Carl decided to “float” the house to maximise the views and because there was an existing house in front of the property – no point looking into walls if you can be looking at sky and mountains. What is lovely here, and so unlike England, is that it’s not a landscape of walls, fences and gates. The entrance is quite open and leads you directly through into the courtyard, from where you enter the house. Through the glass doors and high windows, the landscape, back to its natural state, is reflected from all sides. The custom-designed moveable walls of slatted timber can be opened or closed for privacy and security. The second bedroom suite is separated from the main house by a courtyard; whoever is staying there can have the same level of privacy as I do. The writer’s box, with views of the east valley, suspended and floating in the air, is my centre of operations – the mothership as I call it – and is a place of calm and inspiration.

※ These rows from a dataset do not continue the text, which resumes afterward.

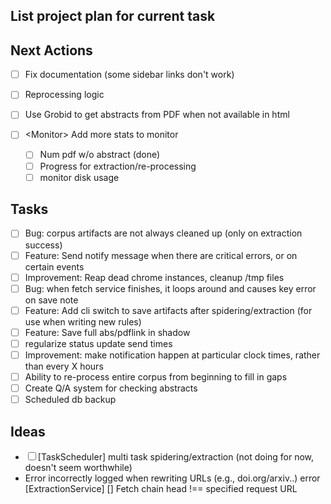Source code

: ** List project plan for current task


** Next Actions

- [ ] Fix documentation (some sidebar links don't work)
- [ ] Reprocessing logic
- [ ] Use Grobid to get abstracts from PDF when not available in html

- [ ] <Monitor> Add more stats to monitor
  - [ ] Num pdf w/o abstract (done)
  - [ ] Progress for extraction/re-processing
  - [ ] monitor disk usage


** Tasks
- [ ] Bug: corpus artifacts are not always cleaned up (only on extraction success)
- [ ] Feature: Send notify message when there are critical errors, or on certain events
- [ ] Improvement: Reap dead chrome instances, cleanup /tmp files
- [ ] Bug: when fetch service finishes, it loops around and causes key error on save note
- [ ] Feature: Add cli switch to save artifacts after spidering/extraction (for use when writing new rules)
- [ ] Feature: Save full abs/pdflink in shadow
- [ ] regularize status update send times
- [ ] Improvement: make notification happen at particular clock times, rather than every X hours
- [ ] Ability to re-process entire corpus from beginning to fill in gaps
- [ ] Create Q/A system for checking abstracts
- [ ] Scheduled db backup

** Ideas
- [ ] [TaskScheduler] multi task spidering/extraction (not doing for now, doesn't seem worthwhile)
- Error incorrectly logged when rewriting URLs (e.g., doi.org/arxiv..)
   error [ExtractionService] [] Fetch chain head !== specified request URL
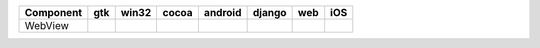 .. table:: 

    +---------+-----+-----+-----+-------+------+----+-----+
    |Component| gtk |win32|cocoa|android|django|web | iOS |
    +=========+=====+=====+=====+=======+======+====+=====+
    |WebView  ||yes|||no| ||yes|||no|   ||yes| ||no|||yes||
    +---------+-----+-----+-----+-------+------+----+-----+

.. |yes| image:: /_static/yes.png
    :width: 32
.. |no| image:: /_static/no.png
    :width: 32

The steel structure of the house is anchored in the ground by heavy stone on the western side and becomes lighter towards the east as it starts to float. The mono-pitched roof catches run-off, which is used to water the garden and fill the eco pool and pond.

During the two-year build I was based in the UK. These days, as long as there is mutual trust and good communication, it doesn’t make a whole lot of difference if the homeowner is on site or not. For me it was a pretty stress-free experience, thanks to Carl and his team, construction manager Conway McCreanor, the engineer, the steel and the glass contractors, the kitchen and joinery designer, the landscapers, and the workers on the ground.

At the end of 2018, I packed up my London house and my cats and dog and made the transition. After a lifetime away, I have come home.